Ashbery sometimes baked word-cakes with unusual ingredients, giving the reader no real idea why crêpes made with pineapple and opium found a place next to formaldehyde, tulips, farts, and swans. (Here’s a challenge: can you spot which objects are from a single Ashbery poem and which I invented?) That he was once inspired to write a poem simply to have fun listing the contents of thesaurus entries is therefore not a surprise. One of his own high school couplets carried a foreshadowing of many works to come: “So, musing, she fell asleep, still sorry about the bed/ Glad of the flickering stars, now green, now red.// Whoever criticizes this poem adversely must admit that it is at least bizarre.”

Yet there is a lyrical, boy-in-love Ashbery who is sometimes missed by those who lose their way in the word-storm. The poet once asked simply: “Is there something intrinsically satisfying about not having the object of one’s wishes, about having miscalculated?” Roffman notes that he recognized in his childhood what he rediscovered at Harvard: “unrequited love was good for his writing.” His memory for words extended in the emotional arena to long-term recollections of specific experiences, such as ill treatment at Deerfield, happenings in his family, and boys he had wanted, the latter a growing and rapidly-changing list.

Ashbery was to a certain extent a reactive poet. Throughout these early years we see how his dry periods, some of them lasting many months, were often followed by significant flurries of poetic creation apparently originating from an incident, a work of art, a person met, or another writer’s work. One of the great strengths of this book is that the author understands the nature of the creative process and offers clear descriptions of how some of the inspirational sequences happened. Yes, she is using some of Ashbery’s own diaries, which helps, but a biographer still needs a sense of judgment to sort out what’s worth mentioning and what’s not.

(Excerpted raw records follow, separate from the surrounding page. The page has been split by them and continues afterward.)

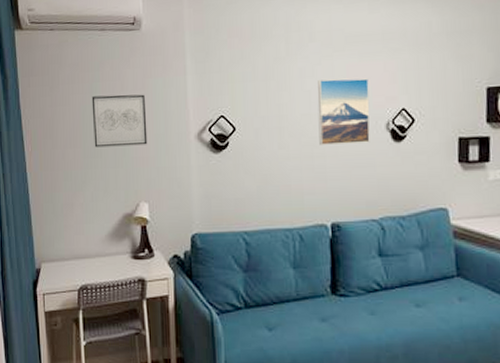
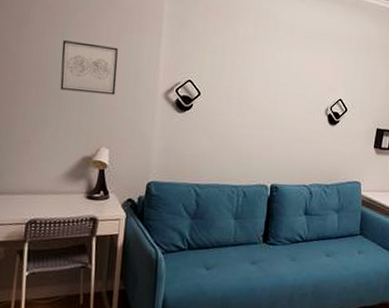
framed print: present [317,78,370,145] -> none [271,64,317,123]

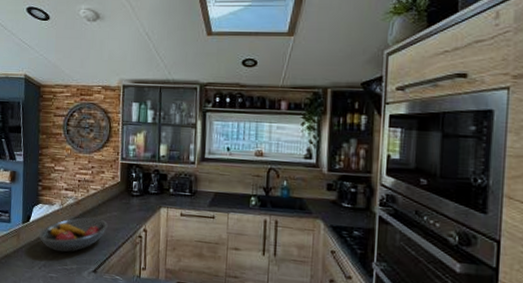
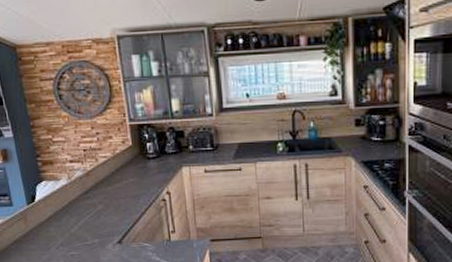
fruit bowl: present [38,217,108,253] -> none [48,187,126,228]

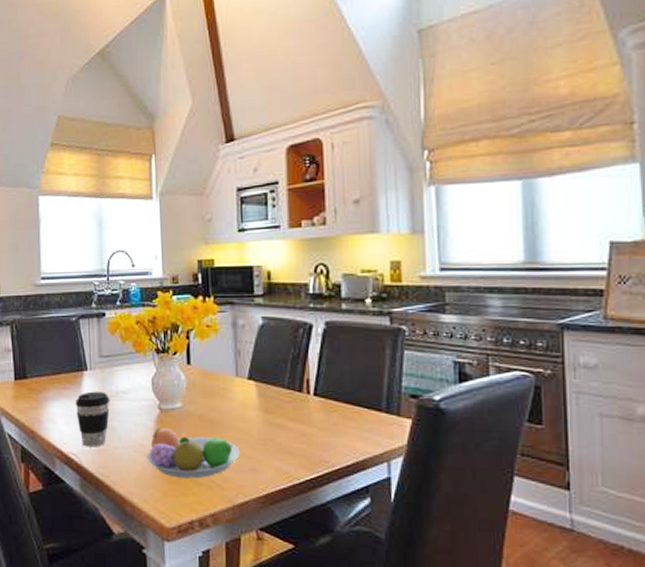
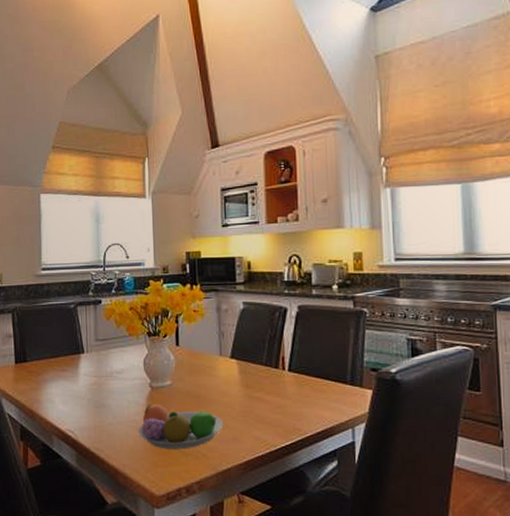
coffee cup: present [75,391,110,447] -> none [72,372,105,424]

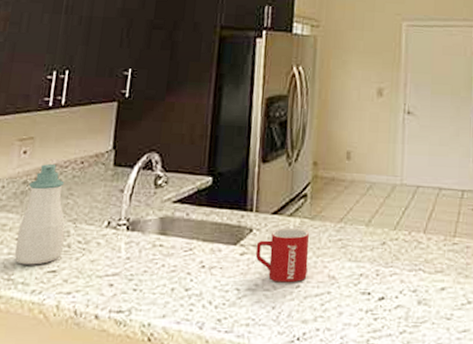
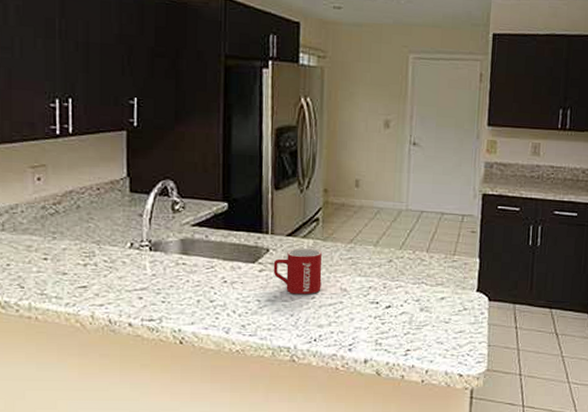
soap bottle: present [14,164,65,265] -> none [43,190,90,282]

Roffman gets a little breathless when she plunges into Ashbery’s slut period in his late twenties, shortly before he left for France. She makes a valiant effort to accurately track and describe in short sentences who was sleeping with whom, who was angry with whom, and so on, but also who was collaborating with whom among his many friends and artistic colleagues. While entertaining, I’m not convinced it was worth the effort to include all this in the poet’s biography. In general, the last section of the book feels the weakest, perhaps because it is so clearly a transition to a significant change in his life. The young people are starting to scatter into life’s diverging channels; Ashbery is becoming a “known” poet when Some Trees wins the Yale Younger Poets prize; and soon he’s off to Europe.

I have never mentioned a book’s cover in a review, but this time I must. The leafy photo of a tender, teenage Ashbery picking cherries in the family orchards was taken by his father Chet, an accomplished photographer as well as a farmer. Its use as the entire cover, with a superimposed “postcard home” bearing the title, is a choice of genius, presumably by jacket designer Sarahmay Wilkinson. The photo has meaningful links to every chapter of the book and is a poignant, perfect image of the pleasure and pain of formative youth. The publisher took a design risk with this unusual cover and it worked. Roffman’s subtitle suggests that she may already be working on Ashbery’s subsequent years. It is a life story well worth telling, and Roffman has proved equal to the task.

 

Alan Contreras is a writer and higher education consultant who lives in Eugene, Oregon.